Task description → Write out the lines below again, replacing "the chart" with "the graph" and keeping everything else unchanged. Omit the pictures.

Tasks on reading figures
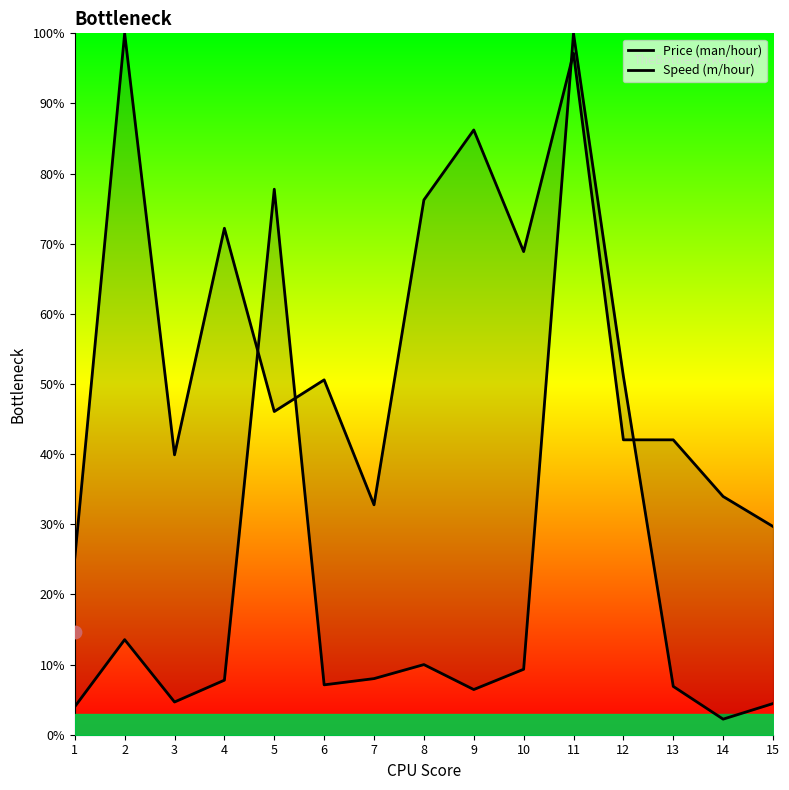

What are all the series names shown in the legend?

Price (man/hour), Speed (m/hour)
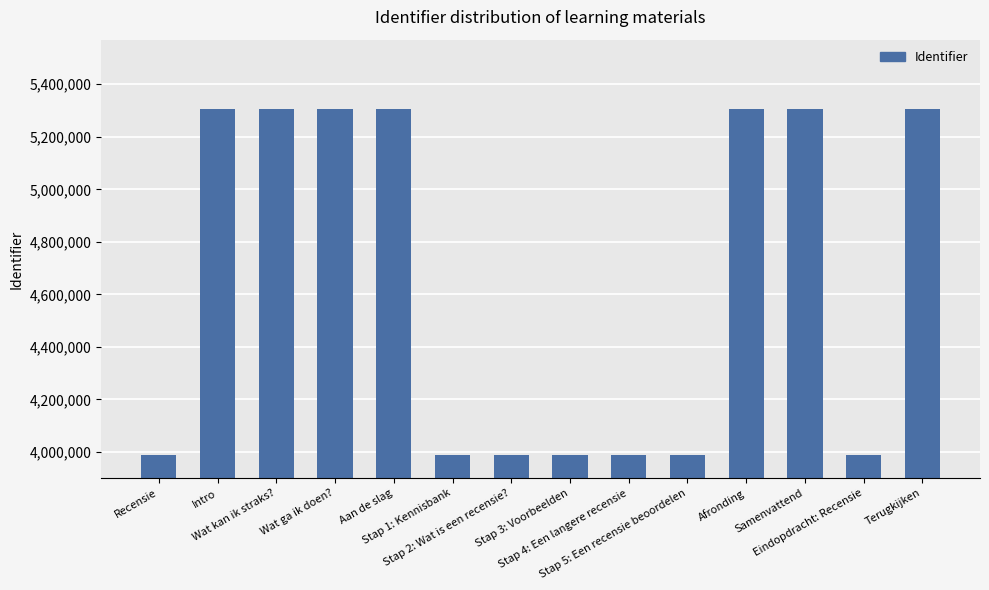

Count the number of categories in the chart.

14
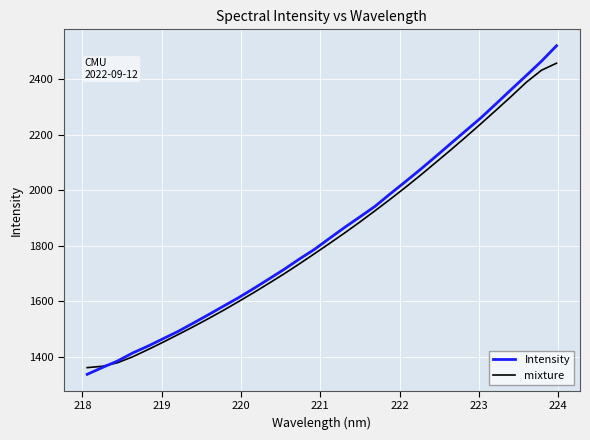

Does the chart have visible grid lines?

Yes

Solution to this task →
What are all the series names shown in the legend?

Price (man/hour), Speed (m/hour)

Count the number of categories in the graph.

14

Does the graph have visible grid lines?

Yes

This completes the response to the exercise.